[Stored data]
--- BEGIN ---
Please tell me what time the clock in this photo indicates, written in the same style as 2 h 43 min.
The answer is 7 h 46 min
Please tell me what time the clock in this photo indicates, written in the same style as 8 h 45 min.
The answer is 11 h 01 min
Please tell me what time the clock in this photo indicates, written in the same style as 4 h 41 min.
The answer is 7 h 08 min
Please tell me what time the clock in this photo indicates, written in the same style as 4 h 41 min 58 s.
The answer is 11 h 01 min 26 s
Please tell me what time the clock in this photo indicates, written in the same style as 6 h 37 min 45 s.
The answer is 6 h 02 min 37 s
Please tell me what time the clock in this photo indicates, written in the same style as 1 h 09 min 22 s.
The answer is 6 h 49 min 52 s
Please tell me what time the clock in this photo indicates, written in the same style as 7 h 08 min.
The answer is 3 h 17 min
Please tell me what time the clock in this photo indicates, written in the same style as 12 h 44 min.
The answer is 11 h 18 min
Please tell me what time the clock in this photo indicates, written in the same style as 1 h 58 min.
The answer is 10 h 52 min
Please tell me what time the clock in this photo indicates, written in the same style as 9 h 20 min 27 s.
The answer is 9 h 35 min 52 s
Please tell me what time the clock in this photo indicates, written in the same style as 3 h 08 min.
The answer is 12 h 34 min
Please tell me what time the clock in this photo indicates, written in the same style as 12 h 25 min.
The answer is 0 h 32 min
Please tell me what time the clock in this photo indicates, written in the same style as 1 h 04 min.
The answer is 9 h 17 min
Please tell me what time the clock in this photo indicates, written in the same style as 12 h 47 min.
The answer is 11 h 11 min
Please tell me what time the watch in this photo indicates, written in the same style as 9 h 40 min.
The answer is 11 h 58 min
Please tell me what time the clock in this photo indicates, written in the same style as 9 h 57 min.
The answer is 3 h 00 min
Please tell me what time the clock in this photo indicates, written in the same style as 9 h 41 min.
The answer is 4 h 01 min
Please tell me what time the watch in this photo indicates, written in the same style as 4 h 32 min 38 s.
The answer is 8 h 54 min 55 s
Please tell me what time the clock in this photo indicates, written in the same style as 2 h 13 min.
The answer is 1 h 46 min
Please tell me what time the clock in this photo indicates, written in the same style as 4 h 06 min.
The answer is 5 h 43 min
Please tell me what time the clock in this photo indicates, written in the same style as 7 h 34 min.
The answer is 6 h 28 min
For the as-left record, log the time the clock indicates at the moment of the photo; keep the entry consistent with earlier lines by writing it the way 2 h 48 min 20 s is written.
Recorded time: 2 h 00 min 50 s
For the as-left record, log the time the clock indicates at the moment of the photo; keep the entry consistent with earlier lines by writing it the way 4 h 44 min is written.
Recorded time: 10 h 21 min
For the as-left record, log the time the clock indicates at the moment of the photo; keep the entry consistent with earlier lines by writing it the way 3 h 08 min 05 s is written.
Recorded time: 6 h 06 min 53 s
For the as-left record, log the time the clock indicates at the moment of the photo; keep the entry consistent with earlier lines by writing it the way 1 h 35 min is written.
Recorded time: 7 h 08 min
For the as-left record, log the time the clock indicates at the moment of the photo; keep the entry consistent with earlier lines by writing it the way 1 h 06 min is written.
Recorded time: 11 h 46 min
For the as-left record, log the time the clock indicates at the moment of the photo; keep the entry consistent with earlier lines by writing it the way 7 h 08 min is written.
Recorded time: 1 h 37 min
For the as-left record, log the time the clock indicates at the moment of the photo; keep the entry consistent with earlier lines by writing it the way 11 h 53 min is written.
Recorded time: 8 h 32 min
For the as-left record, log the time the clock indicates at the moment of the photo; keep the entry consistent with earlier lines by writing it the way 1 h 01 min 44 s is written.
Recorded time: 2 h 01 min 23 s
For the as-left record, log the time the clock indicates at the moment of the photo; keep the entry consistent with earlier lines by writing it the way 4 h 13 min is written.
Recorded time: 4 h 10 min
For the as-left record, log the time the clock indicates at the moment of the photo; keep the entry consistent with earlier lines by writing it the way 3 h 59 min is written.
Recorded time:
--- END ---
*TASK DESCRIPTION*
Copy out every line of the records above without changing anything.

*COMPLETE OUTPUT*
Please tell me what time the clock in this photo indicates, written in the same style as 2 h 43 min.
The answer is 7 h 46 min
Please tell me what time the clock in this photo indicates, written in the same style as 8 h 45 min.
The answer is 11 h 01 min
Please tell me what time the clock in this photo indicates, written in the same style as 4 h 41 min.
The answer is 7 h 08 min
Please tell me what time the clock in this photo indicates, written in the same style as 4 h 41 min 58 s.
The answer is 11 h 01 min 26 s
Please tell me what time the clock in this photo indicates, written in the same style as 6 h 37 min 45 s.
The answer is 6 h 02 min 37 s
Please tell me what time the clock in this photo indicates, written in the same style as 1 h 09 min 22 s.
The answer is 6 h 49 min 52 s
Please tell me what time the clock in this photo indicates, written in the same style as 7 h 08 min.
The answer is 3 h 17 min
Please tell me what time the clock in this photo indicates, written in the same style as 12 h 44 min.
The answer is 11 h 18 min
Please tell me what time the clock in this photo indicates, written in the same style as 1 h 58 min.
The answer is 10 h 52 min
Please tell me what time the clock in this photo indicates, written in the same style as 9 h 20 min 27 s.
The answer is 9 h 35 min 52 s
Please tell me what time the clock in this photo indicates, written in the same style as 3 h 08 min.
The answer is 12 h 34 min
Please tell me what time the clock in this photo indicates, written in the same style as 12 h 25 min.
The answer is 0 h 32 min
Please tell me what time the clock in this photo indicates, written in the same style as 1 h 04 min.
The answer is 9 h 17 min
Please tell me what time the clock in this photo indicates, written in the same style as 12 h 47 min.
The answer is 11 h 11 min
Please tell me what time the watch in this photo indicates, written in the same style as 9 h 40 min.
The answer is 11 h 58 min
Please tell me what time the clock in this photo indicates, written in the same style as 9 h 57 min.
The answer is 3 h 00 min
Please tell me what time the clock in this photo indicates, written in the same style as 9 h 41 min.
The answer is 4 h 01 min
Please tell me what time the watch in this photo indicates, written in the same style as 4 h 32 min 38 s.
The answer is 8 h 54 min 55 s
Please tell me what time the clock in this photo indicates, written in the same style as 2 h 13 min.
The answer is 1 h 46 min
Please tell me what time the clock in this photo indicates, written in the same style as 4 h 06 min.
The answer is 5 h 43 min
Please tell me what time the clock in this photo indicates, written in the same style as 7 h 34 min.
The answer is 6 h 28 min
For the as-left record, log the time the clock indicates at the moment of the photo; keep the entry consistent with earlier lines by writing it the way 2 h 48 min 20 s is written.
Recorded time: 2 h 00 min 50 s
For the as-left record, log the time the clock indicates at the moment of the photo; keep the entry consistent with earlier lines by writing it the way 4 h 44 min is written.
Recorded time: 10 h 21 min
For the as-left record, log the time the clock indicates at the moment of the photo; keep the entry consistent with earlier lines by writing it the way 3 h 08 min 05 s is written.
Recorded time: 6 h 06 min 53 s
For the as-left record, log the time the clock indicates at the moment of the photo; keep the entry consistent with earlier lines by writing it the way 1 h 35 min is written.
Recorded time: 7 h 08 min
For the as-left record, log the time the clock indicates at the moment of the photo; keep the entry consistent with earlier lines by writing it the way 1 h 06 min is written.
Recorded time: 11 h 46 min
For the as-left record, log the time the clock indicates at the moment of the photo; keep the entry consistent with earlier lines by writing it the way 7 h 08 min is written.
Recorded time: 1 h 37 min
For the as-left record, log the time the clock indicates at the moment of the photo; keep the entry consistent with earlier lines by writing it the way 11 h 53 min is written.
Recorded time: 8 h 32 min
For the as-left record, log the time the clock indicates at the moment of the photo; keep the entry consistent with earlier lines by writing it the way 1 h 01 min 44 s is written.
Recorded time: 2 h 01 min 23 s
For the as-left record, log the time the clock indicates at the moment of the photo; keep the entry consistent with earlier lines by writing it the way 4 h 13 min is written.
Recorded time: 4 h 10 min
For the as-left record, log the time the clock indicates at the moment of the photo; keep the entry consistent with earlier lines by writing it the way 3 h 59 min is written.
Recorded time:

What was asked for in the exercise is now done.